Core Concepts
Self-supervised learning, particularly contrastive learning, can effectively learn useful feature representations from medical images without relying on scarce annotated data.
Abstract
The review investigates several state-of-the-art predictive and contrastive self-supervised learning (SSL) algorithms originally developed for natural images, as well as their adaptations and optimizations for medical image analysis tasks.
Key highlights:
Supervised deep learning on manually annotated data has seen significant progress in computer vision, but its application in medical image analysis is limited by the scarcity of high-quality annotated data.
Self-supervised learning (SSL) is an emerging solution to address this challenge, with contrastive SSL being the most successful approach.
Predictive learning tasks, such as relative position prediction, solving jigsaw puzzles, and rotation prediction, can learn structural and contextual semantics from medical images.
Contrastive SSL methods like context-instance contrast, instance-instance contrast, and temporal contrast can effectively learn useful feature representations from medical images without relying on labeled data.

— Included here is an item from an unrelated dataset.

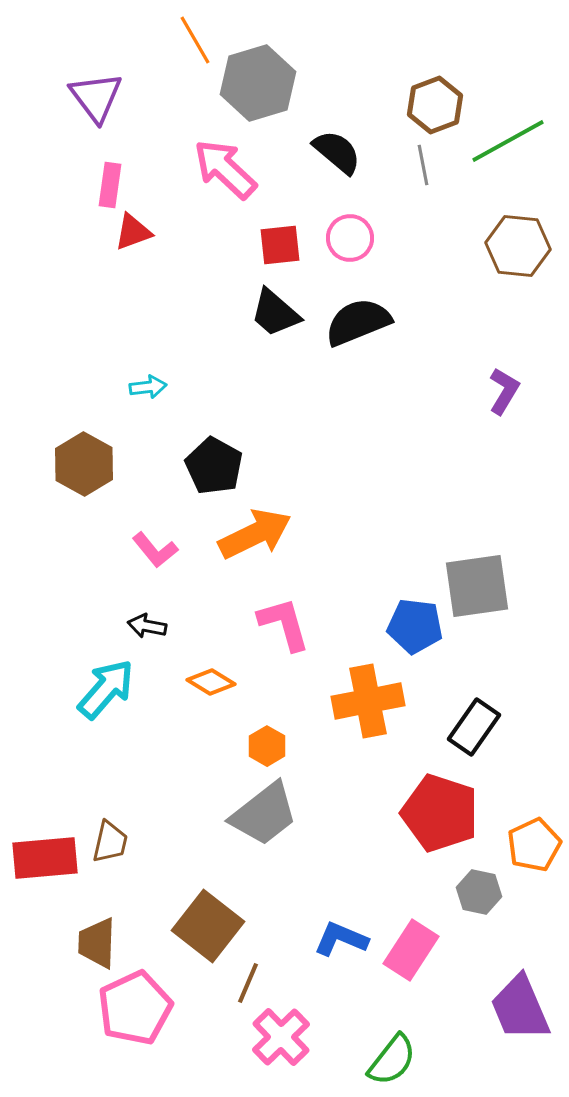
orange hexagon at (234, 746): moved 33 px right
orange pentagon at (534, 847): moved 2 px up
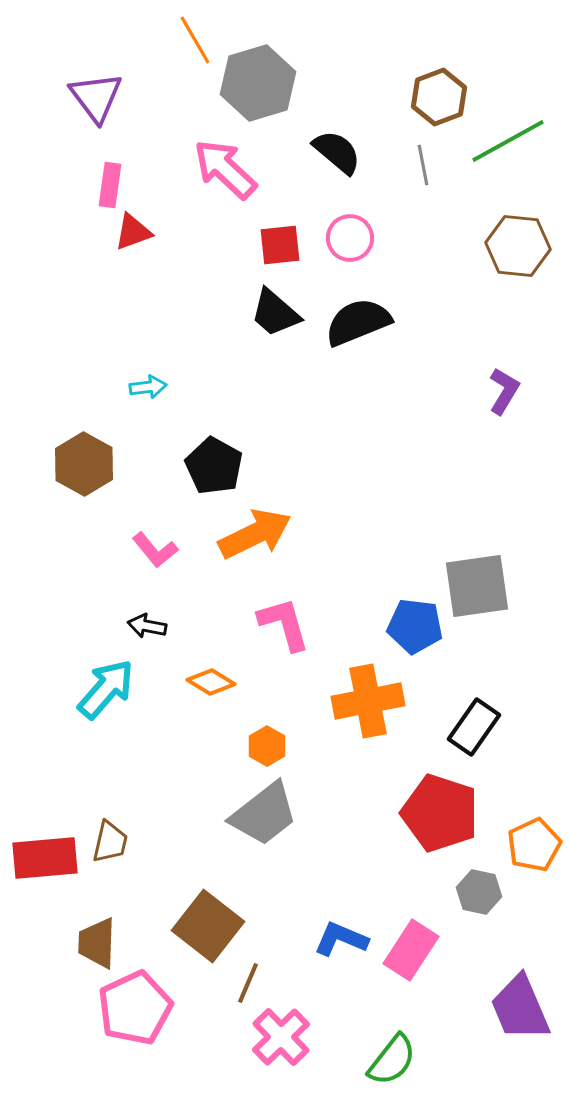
brown hexagon at (435, 105): moved 4 px right, 8 px up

The review discusses the methodologies of these predictive and contrastive SSL approaches, their adaptations for medical image analysis, and the current limitations and future directions in this field.
Stats
"Medical image datasets often have fewer image samples despite large variability in the image visual attributes between them, e.g., the number of images in the medical image datasets varying from one thousand to one hundred thousand."
"Natural image datasets often have over 1 million images (e.g., ImageNet)."
Quotes
"SSL, as its name implies, creates supervisory information that is derived from the data itself."
"Contrastive learning encourages learning feature representation with inter-class separability and intra-class compactness, which can assist in classifier learning."